A menacing nightmare has descended upon
the public schools of many of our nation's
cities heroin addiction. Apparently,
inner-city high schools are faced with the
problem of trying to educate a student body
in which as many as 40 or 50 per cent of the
students are heroin addicts, and the problem
is spreading to suburbs and small towns all
over the nation.

There is nothing more pathetic or
dangerous than a teen-aged drug addict; his
life is a total mess. He cannot learn because of
his habit, and he must turn to street crime or
crime within the school to support it. Any
high school with a sizable percentage of
addicts cannot function, and it is this
problem, more than any other, which prevents
ghetto residents from getting the kind of
education they need for a chance to break
free from the poverty cycle. Once it was
thought that poverty itself was the main cause
of addiction; but the spread of the problem to
the affluent suburbs casts doubt on that
theory.

Efforts to deal with the problem are
hampered by the appalling ignorance about
the sociological causes of addiction, a
disinclination by the government to provide
the funds needed for effective treatment of
addiction and the inability of law
enforcement agencies to take action at the
roots of the problem within organized crime.
The Federal Government has trumpeted its
concern about making the streets safe, but it
has attempted to do so by hitting the petty
junkie's crimes; meanwhile the FBI and the
CIA are more concerned with chasing
Communists than the purveyors and
wholesalers of heroin.

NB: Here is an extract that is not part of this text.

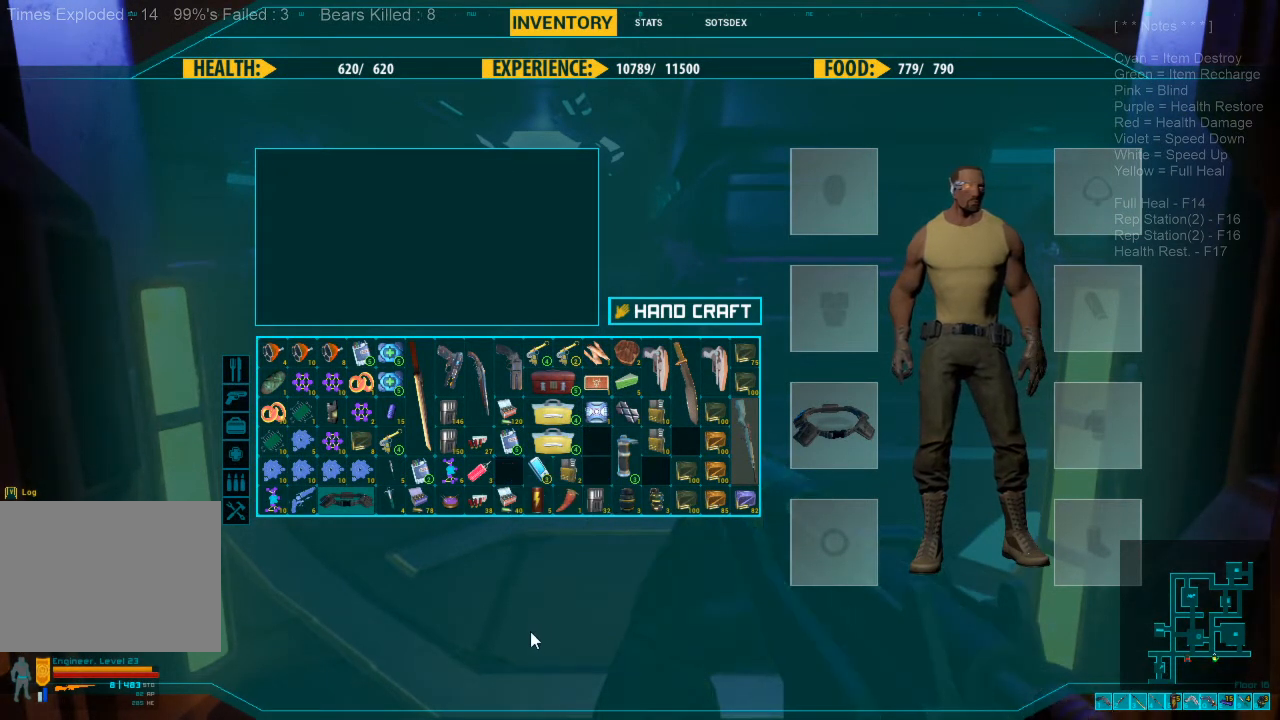
{"keys": [], "mouse": [], "events": []}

At present, treatment
for addicts is primitive and under financed and
most addicts return to the streets with their
habits intact. Yet, as one of Mayor Lindsay's
aides pointed out, the cost overrun on the
C5A airplane alone would pay for the
treatment of every addict in New York.

College students have generally been leery
of acknowledging the extent of the heroin
problem because a crackdown on heroin
generally means a crackdown on hallucinogens
as well. Students, who may enjoy the use of
marijuana and never consider trying heroin,
say that there is no cause and effect
relationship between marijuana and heroin;
and it may be that border crackdowns on
marijuana which make it unavailable are a
cause of heroin addiction in that drug-prone
people turn to it when they cannot smoke.

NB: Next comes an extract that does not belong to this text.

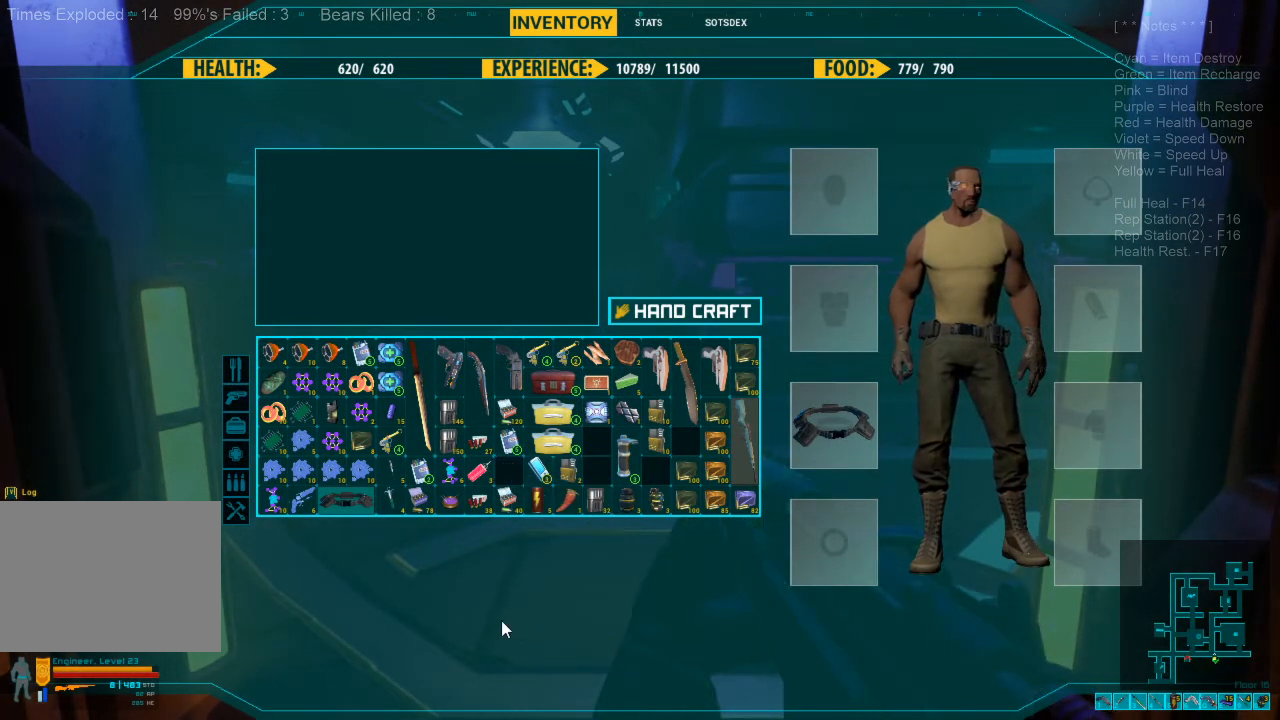
{"keys": [], "mouse": [], "events": []}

But this country is at the point where it
can no longer afford any equivocation on the
question of drugs. Heroin addiction must be
destroyed before it destroys us. The case
against marijuana as a cause of addiction in
that it introduces the user to the drug culture
is especially strong in the ghettos. College
students may have the intelligence and the
achievement motivation to keep them from
going to heroin; a 14-year-old junior high
school student may not. And this society is
rapidly approaching the point where it can no
longer afford to quibble about uncertainties -
with whatever means prove necessary and
effective, addiction must be stopped.